Polish politician (born 1956)

Małgorzata Helena Sekuła-Szmajdzińska (born 19 April 1956) is a Polish lawyer and politician.

== Biography ==
Born in Warsaw, she moved to Wrocław at a young age. She studied at University of Wrocław, and as a lawyer she worked at the Ministry of Justice.

== Electoral history ==
She ran unsuccessfully to the Warsaw city council in 2006, but in 2010 she was elected to the council. In 2011 she was elected to the Sejm. In 2015, despite getting individual votes, she was not elected as the Democratic Left Alliance did not pass the electoral threshold as a list. In May 2019 she ran for MeP, but was not elected.
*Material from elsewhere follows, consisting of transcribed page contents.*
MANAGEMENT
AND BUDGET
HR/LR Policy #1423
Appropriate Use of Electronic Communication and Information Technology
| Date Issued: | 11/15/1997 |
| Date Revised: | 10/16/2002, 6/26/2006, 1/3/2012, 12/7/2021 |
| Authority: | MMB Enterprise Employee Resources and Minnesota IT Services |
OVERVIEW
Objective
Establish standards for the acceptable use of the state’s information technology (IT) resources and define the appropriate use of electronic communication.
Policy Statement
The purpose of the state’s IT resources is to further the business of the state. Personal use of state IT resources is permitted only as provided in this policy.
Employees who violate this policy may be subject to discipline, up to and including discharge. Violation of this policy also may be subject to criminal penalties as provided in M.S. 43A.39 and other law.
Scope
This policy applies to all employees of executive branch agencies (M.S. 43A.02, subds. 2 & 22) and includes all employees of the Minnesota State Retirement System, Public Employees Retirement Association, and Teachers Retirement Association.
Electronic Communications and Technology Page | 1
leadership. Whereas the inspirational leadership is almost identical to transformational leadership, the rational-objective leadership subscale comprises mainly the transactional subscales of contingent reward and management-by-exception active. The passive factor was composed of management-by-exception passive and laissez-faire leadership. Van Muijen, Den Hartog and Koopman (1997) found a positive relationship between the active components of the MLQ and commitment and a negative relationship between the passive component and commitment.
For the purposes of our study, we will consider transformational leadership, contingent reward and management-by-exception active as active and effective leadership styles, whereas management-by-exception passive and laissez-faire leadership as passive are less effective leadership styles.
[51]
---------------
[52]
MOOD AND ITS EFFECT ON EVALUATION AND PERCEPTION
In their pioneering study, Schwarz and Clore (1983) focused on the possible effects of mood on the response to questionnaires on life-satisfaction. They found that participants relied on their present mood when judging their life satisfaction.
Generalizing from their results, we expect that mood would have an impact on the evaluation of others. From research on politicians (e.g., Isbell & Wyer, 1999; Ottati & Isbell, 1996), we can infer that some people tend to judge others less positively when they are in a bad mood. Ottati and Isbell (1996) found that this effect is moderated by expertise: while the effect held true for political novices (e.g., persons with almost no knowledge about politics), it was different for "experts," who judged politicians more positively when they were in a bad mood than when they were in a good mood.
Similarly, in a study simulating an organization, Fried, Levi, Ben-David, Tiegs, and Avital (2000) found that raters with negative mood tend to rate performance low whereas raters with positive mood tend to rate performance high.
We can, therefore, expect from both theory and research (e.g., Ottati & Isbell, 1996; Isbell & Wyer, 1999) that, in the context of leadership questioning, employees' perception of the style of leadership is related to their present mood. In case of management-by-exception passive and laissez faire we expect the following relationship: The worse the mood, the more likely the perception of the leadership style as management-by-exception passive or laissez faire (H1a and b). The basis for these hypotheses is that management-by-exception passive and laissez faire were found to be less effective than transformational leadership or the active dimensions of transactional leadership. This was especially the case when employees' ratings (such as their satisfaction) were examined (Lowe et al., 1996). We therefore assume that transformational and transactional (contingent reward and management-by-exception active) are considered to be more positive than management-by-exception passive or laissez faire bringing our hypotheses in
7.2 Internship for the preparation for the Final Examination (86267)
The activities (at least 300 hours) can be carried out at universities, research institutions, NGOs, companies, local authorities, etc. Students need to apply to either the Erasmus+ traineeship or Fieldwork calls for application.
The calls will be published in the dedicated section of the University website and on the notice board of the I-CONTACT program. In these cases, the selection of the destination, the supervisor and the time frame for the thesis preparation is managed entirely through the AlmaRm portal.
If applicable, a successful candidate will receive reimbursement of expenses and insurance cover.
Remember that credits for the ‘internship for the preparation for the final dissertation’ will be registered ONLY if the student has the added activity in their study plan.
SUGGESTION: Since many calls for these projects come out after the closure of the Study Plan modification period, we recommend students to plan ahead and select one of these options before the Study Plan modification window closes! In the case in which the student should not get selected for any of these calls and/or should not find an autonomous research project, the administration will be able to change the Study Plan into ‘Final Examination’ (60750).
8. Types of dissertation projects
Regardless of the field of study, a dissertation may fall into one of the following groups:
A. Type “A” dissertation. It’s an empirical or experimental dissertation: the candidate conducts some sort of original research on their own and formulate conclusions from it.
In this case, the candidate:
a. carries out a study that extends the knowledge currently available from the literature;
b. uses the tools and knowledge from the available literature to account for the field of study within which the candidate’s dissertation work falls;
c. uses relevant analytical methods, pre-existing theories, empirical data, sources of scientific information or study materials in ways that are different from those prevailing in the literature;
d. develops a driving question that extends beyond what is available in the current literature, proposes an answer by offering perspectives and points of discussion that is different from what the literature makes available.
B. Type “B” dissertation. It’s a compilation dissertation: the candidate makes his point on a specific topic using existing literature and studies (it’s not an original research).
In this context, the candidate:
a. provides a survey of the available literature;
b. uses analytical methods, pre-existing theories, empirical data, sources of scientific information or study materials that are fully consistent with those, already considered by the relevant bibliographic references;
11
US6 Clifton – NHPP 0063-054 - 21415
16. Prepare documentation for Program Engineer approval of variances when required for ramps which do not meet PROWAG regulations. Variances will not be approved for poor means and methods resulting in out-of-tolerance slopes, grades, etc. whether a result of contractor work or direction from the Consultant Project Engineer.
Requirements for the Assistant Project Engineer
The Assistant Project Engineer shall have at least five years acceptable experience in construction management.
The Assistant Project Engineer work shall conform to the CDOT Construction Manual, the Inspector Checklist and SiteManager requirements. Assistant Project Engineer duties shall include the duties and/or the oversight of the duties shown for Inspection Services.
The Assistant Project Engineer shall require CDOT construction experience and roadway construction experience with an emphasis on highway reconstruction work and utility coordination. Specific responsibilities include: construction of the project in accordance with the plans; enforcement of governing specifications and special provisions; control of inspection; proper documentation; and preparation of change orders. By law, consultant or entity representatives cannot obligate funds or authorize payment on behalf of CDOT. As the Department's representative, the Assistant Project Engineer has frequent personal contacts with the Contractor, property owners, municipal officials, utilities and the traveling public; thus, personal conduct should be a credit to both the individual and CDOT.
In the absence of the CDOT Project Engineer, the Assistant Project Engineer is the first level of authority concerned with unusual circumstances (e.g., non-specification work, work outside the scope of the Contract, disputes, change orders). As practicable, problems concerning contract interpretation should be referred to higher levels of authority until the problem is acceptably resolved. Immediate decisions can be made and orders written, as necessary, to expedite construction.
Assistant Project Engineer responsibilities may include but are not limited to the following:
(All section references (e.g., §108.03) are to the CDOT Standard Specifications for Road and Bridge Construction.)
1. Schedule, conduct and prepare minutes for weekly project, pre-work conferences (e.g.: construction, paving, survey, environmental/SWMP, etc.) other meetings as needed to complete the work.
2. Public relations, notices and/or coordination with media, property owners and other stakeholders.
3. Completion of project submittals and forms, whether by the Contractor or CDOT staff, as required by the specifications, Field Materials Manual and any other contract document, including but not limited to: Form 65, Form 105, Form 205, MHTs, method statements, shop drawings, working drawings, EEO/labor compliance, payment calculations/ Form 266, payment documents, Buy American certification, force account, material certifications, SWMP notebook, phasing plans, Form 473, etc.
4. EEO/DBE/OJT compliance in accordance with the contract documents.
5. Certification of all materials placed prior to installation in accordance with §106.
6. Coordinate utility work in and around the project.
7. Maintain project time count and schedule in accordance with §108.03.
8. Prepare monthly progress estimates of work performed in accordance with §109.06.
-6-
She was elected to the Sejm again in October 2019.

Sejm
| Election |  | Party | Votes | % | Constituency | Elected? |
|  | 2011 | Democratic Left Alliance | 15,883 | 4.61 | Legnica | Yes |
|  | 2015 | United Left | 17,800 | 4.99 | Legnica | No |
|  | 2019 | Democratic Left Alliance | 41,480 | 9.59 | Legnica | Yes |

== Private life ==
She is the widow of Jerzy Szmajdziński, who died in Smolensk air disaster. The couple has two children, Agnieszka and Andrzej.